> [PROBLEM STATEMENT] Repeat each record word for word.

*** INFORMATION SUPPLIED ***

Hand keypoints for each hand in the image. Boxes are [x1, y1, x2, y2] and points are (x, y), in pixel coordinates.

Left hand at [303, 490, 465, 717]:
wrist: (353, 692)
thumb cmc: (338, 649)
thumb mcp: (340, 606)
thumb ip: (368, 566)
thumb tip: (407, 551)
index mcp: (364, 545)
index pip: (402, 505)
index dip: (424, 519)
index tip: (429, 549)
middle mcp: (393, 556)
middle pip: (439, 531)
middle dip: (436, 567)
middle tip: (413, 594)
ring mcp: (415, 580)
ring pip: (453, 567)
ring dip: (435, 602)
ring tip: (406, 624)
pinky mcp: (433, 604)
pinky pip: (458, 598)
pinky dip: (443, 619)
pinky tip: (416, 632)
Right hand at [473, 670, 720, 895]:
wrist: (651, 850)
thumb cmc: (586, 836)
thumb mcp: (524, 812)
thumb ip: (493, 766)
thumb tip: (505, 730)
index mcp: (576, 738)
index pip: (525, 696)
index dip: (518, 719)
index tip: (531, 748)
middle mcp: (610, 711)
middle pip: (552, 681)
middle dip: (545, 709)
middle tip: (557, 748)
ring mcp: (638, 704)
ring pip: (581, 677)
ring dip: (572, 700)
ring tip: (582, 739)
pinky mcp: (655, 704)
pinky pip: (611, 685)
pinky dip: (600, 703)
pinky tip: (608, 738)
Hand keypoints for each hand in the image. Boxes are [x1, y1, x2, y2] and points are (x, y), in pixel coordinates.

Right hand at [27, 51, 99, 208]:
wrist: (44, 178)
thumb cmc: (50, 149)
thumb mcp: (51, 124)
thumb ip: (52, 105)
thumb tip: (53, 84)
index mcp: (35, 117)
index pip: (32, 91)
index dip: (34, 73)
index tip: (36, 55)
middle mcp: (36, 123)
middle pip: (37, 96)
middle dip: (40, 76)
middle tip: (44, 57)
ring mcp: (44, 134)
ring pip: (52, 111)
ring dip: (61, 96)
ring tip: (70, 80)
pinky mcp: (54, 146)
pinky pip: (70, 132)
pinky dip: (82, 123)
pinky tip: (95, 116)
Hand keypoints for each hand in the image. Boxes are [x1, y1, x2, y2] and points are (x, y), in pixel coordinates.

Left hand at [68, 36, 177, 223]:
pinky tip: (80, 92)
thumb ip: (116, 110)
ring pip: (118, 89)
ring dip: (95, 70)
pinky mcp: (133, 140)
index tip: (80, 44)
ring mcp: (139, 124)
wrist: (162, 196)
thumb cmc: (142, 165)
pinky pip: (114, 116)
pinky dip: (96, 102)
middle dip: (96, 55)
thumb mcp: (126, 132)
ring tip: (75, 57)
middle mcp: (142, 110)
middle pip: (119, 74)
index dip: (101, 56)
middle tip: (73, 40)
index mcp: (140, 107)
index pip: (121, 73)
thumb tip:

*** End of INFORMATION SUPPLIED ***

> [SOLUTION TO THIS PROBLEM]
Hand keypoints for each hand in the image. Boxes are [x1, y1, x2, y2] and points are (x, y), in pixel coordinates.

Left hand at [303, 490, 465, 717]:
wrist: (353, 692)
thumb cmc: (338, 649)
thumb mcp: (340, 606)
thumb ip: (368, 566)
thumb tip: (407, 551)
index mcp: (364, 545)
index pip: (402, 505)
index dip: (424, 519)
index tip: (429, 549)
middle mcp: (393, 556)
middle pip: (439, 531)
middle dip: (436, 567)
middle tip: (413, 594)
ring mcp: (415, 580)
ring pip: (453, 567)
ring dip: (435, 602)
ring tip: (406, 624)
pinky mcp: (433, 604)
pinky pip: (458, 598)
pinky dip: (443, 619)
pinky tip: (416, 632)
Right hand at [473, 670, 720, 895]:
wrist: (651, 850)
thumb cmc: (586, 836)
thumb mcp: (524, 812)
thumb ip: (493, 766)
thumb tip: (505, 730)
index mcp: (576, 738)
index pip: (525, 696)
index dip: (518, 719)
index tip: (531, 748)
middle mcp: (610, 711)
middle pip: (552, 681)
middle dip: (545, 709)
middle tip: (557, 748)
ring mcp: (638, 704)
ring pip: (581, 677)
ring dip: (572, 700)
ring tip: (582, 739)
pinky mcp: (655, 704)
pinky pip: (611, 685)
pinky dip: (600, 703)
pinky tip: (608, 738)
Hand keypoints for each hand in the image. Boxes are [x1, y1, x2, y2] and points are (x, y), in pixel coordinates.

Right hand at [27, 51, 99, 208]:
wrist: (44, 178)
thumb cmc: (50, 149)
thumb mcp: (51, 124)
thumb ip: (52, 105)
thumb tip: (53, 84)
index mcp: (35, 117)
index pip: (32, 91)
index dip: (34, 73)
index tip: (36, 55)
middle mcp: (36, 123)
middle pip: (37, 96)
middle dip: (40, 76)
middle tip: (44, 57)
ring mcp: (44, 134)
ring pip: (52, 111)
ring dip: (61, 96)
ring tip: (70, 80)
pinky mcp: (54, 146)
pinky pip: (70, 132)
pinky dip: (82, 123)
pinky tip: (95, 116)
Hand keypoints for each hand in the image. Boxes are [x1, y1, x2, y2] and points are (x, y), in pixel coordinates.

Left hand at [68, 36, 177, 223]:
pinky tip: (80, 92)
thumb ip: (116, 110)
ring pip: (118, 89)
ring dip: (95, 70)
pinky mcp: (133, 140)
index tip: (80, 44)
ring mcp: (139, 124)
wrist: (162, 196)
thumb cmc: (142, 165)
pinky pip: (114, 116)
pinky dip: (96, 102)
middle dip: (96, 55)
thumb mcp: (126, 132)
ring tip: (75, 57)
middle mcp: (142, 110)
middle pip: (119, 74)
index dip: (101, 56)
middle tip: (73, 40)
index mcp: (140, 107)
index pip: (121, 73)
thumb tip:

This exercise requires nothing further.